**JOB ITEM**
Repeat verbatim, and only, the lines of the data below, beginning at the line that contains "(635, 434) none -> [17,1287,51,1297] // TODO" and stopping after the line that contains "[575,566,632,583] Size ->".

::::

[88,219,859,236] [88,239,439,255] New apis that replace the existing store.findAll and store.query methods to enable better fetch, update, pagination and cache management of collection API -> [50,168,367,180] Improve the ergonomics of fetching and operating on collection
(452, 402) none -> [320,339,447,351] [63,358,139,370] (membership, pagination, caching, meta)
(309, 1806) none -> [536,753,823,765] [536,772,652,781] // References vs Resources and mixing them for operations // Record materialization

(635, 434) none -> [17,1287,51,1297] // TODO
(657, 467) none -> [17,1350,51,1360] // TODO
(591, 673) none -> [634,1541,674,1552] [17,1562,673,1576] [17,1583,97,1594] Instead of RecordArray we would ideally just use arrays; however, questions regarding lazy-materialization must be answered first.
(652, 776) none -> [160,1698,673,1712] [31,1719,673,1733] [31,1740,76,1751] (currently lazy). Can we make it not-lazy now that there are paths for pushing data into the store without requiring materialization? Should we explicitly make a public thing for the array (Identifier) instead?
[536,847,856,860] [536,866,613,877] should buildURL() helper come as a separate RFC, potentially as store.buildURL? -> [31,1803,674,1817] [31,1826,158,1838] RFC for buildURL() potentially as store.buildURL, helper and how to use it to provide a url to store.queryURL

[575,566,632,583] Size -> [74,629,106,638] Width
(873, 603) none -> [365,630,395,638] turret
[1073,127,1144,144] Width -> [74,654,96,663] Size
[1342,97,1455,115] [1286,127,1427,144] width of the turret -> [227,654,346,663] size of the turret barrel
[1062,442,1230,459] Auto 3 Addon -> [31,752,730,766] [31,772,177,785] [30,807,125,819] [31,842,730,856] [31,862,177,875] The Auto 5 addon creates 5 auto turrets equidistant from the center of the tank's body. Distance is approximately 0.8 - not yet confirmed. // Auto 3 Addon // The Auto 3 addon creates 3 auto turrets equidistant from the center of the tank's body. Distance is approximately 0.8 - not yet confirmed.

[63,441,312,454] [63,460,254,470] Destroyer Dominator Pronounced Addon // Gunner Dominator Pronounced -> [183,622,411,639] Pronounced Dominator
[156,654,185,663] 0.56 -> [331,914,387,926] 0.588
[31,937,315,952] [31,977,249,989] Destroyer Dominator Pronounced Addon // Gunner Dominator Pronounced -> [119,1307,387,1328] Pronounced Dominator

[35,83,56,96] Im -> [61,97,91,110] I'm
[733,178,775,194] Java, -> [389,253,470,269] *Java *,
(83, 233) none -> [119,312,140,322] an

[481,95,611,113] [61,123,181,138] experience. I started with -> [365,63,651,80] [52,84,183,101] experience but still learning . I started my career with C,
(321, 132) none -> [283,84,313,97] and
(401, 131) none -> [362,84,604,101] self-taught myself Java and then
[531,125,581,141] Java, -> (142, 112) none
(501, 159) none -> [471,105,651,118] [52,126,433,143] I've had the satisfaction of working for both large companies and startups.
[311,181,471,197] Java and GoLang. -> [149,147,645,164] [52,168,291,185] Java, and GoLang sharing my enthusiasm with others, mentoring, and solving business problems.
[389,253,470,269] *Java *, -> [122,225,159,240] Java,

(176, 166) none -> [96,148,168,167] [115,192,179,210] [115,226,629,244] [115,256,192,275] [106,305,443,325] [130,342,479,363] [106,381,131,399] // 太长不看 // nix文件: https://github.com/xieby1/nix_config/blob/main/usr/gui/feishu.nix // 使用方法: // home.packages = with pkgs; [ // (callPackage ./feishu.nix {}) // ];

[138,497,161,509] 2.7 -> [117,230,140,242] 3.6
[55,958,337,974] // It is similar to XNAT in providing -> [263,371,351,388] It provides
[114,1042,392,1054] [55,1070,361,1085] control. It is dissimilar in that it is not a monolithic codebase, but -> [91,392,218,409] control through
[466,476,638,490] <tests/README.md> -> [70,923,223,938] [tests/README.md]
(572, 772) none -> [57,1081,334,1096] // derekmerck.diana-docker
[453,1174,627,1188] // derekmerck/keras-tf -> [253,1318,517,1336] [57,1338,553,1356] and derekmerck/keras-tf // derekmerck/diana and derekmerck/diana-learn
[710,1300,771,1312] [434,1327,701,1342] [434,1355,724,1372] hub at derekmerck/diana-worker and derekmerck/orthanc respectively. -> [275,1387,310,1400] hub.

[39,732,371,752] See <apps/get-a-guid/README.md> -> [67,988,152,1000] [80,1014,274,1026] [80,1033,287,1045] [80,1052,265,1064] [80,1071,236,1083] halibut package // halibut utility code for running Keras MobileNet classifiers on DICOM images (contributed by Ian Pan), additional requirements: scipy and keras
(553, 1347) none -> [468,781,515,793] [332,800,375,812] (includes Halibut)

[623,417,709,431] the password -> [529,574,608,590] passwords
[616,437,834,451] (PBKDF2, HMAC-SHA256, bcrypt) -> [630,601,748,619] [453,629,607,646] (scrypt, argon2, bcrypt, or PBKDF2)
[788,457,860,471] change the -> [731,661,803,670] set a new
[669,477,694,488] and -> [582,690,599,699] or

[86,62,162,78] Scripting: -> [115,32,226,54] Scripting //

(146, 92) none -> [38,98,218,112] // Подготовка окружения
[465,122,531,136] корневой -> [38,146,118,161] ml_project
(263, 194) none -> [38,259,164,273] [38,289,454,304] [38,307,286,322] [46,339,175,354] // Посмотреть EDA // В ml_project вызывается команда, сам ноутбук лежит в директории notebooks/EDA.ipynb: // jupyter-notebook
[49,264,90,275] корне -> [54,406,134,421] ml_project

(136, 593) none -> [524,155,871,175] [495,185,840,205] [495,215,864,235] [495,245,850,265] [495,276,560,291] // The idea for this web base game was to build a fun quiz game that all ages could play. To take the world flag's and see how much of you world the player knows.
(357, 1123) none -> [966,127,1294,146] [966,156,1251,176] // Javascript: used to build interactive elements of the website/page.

::::

**COMPLETED TASK**
(635, 434) none -> [17,1287,51,1297] // TODO
(657, 467) none -> [17,1350,51,1360] // TODO
(591, 673) none -> [634,1541,674,1552] [17,1562,673,1576] [17,1583,97,1594] Instead of RecordArray we would ideally just use arrays; however, questions regarding lazy-materialization must be answered first.
(652, 776) none -> [160,1698,673,1712] [31,1719,673,1733] [31,1740,76,1751] (currently lazy). Can we make it not-lazy now that there are paths for pushing data into the store without requiring materialization? Should we explicitly make a public thing for the array (Identifier) instead?
[536,847,856,860] [536,866,613,877] should buildURL() helper come as a separate RFC, potentially as store.buildURL? -> [31,1803,674,1817] [31,1826,158,1838] RFC for buildURL() potentially as store.buildURL, helper and how to use it to provide a url to store.queryURL

[575,566,632,583] Size -> [74,629,106,638] Width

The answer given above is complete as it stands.